On Sat, Apr 02, 2016 at 06:35:44PM -0700, Keith Lofstrom wrote:
> >> MASER power comes out of the cold: Researchers demo solid-state MASER capable of operating
> >> at room temperatures
A 2015 paper is open access:
Enhanced magnetic Purcell effect in room-temperature masers
http://www.nature.com/ncomms/2015/150220/ncomms7215/pdf/ncomms7215.pdf
Pg 2: ... optically pumped with a xenon flash lamp
delivering peak optical power of 70 W. ...
Pg 3: ... a strong maser burst of microwave power was
observed 20μs after the onset of the optical
pulse with a peak power of 6μW (22.2dBm) ...
Pg 4: Fig. 3 graphs the measured input and output pulses.
The optical pulse is about 6x wider than the 1.45 GHz
microwave pulse.

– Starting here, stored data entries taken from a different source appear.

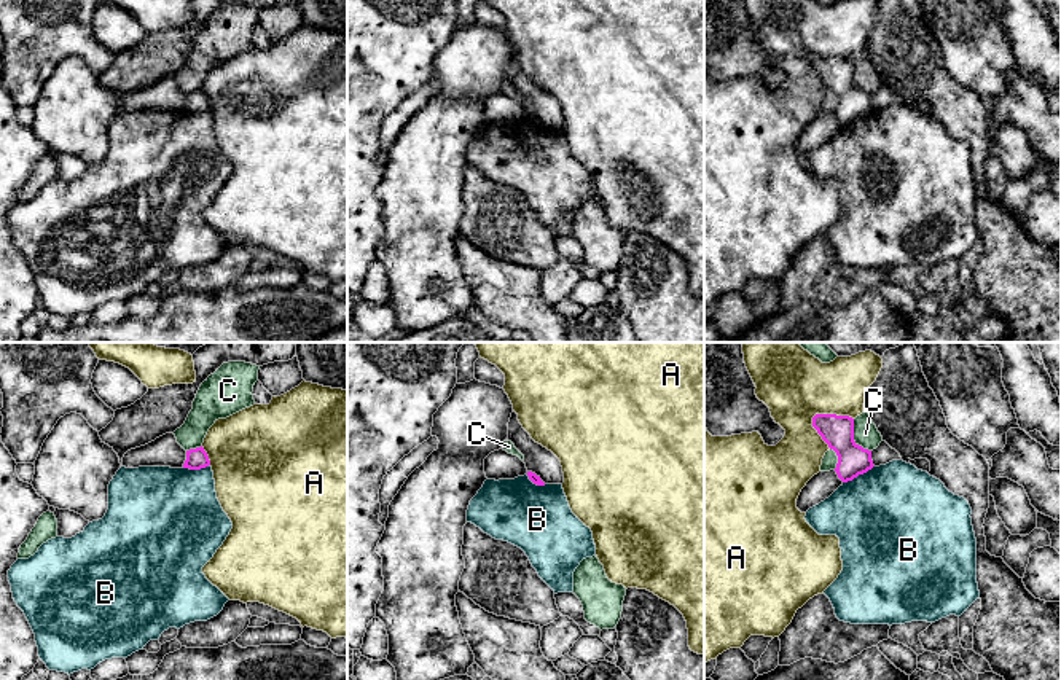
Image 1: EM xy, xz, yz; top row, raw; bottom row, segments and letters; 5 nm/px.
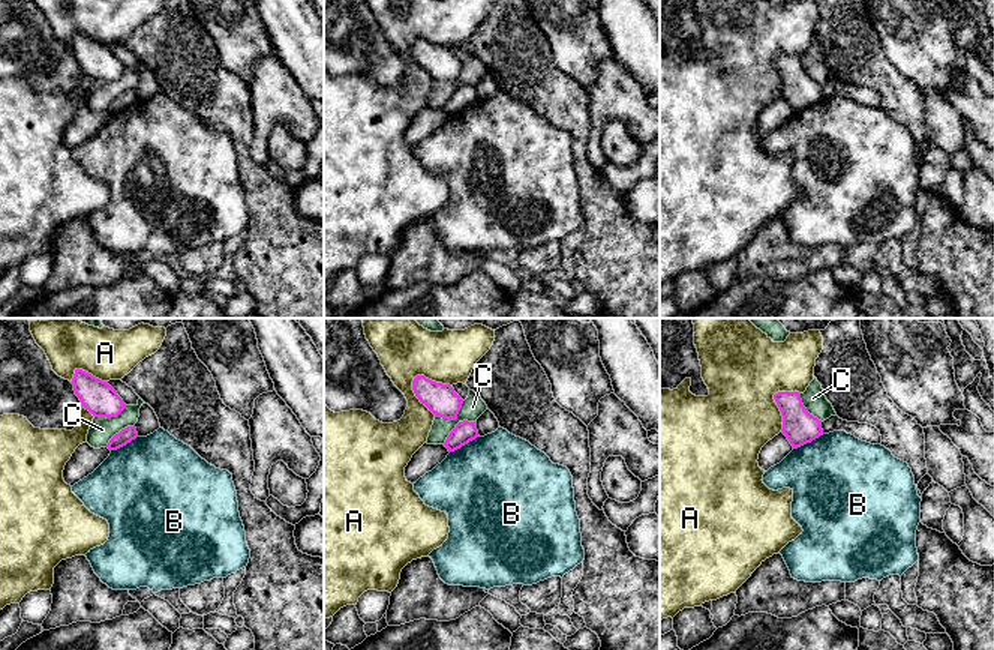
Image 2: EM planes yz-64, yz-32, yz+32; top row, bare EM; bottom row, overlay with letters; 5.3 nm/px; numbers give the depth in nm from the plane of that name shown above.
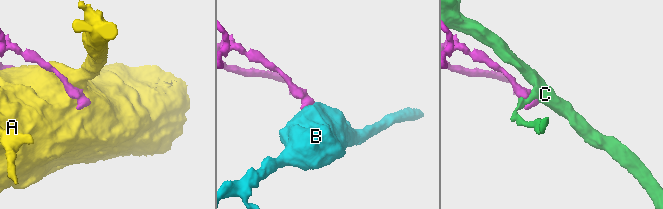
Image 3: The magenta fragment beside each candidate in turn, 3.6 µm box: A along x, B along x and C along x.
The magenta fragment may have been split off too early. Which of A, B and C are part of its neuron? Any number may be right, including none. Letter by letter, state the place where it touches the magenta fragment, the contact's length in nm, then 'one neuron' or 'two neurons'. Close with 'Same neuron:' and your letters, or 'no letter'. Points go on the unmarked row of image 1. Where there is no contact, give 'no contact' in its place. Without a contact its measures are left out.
A: contact yz (829, 58); length 220 nm; two neurons
B: contact yz (857, 118); length 180 nm; two neurons
C: contact yz (853, 82); length 190 nm; two neurons
Same neuron: no letter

Efficiency approximately 14e-9 .
Again, what's nifty about this work is that they've used
clever solid state materials to make a microwave maser
work at room temperature, very difficult. They will
learn things about materials that could lead to far
more efficient systems ... but not soon.
BTW, tomorrow I will attend a Portland State physics
lecture by a Lawrence Berkeley Lab researcher working
on direct bandgap lead halide perskovite solar cells;
overall efficiency 20%, but some individual grains
show 30%. Cheap common materials; I'll ask about
radiation sensitivity. My friend John Freeouf is
physics department chair, and worked on super radhard
graded junction indium phosphide cells.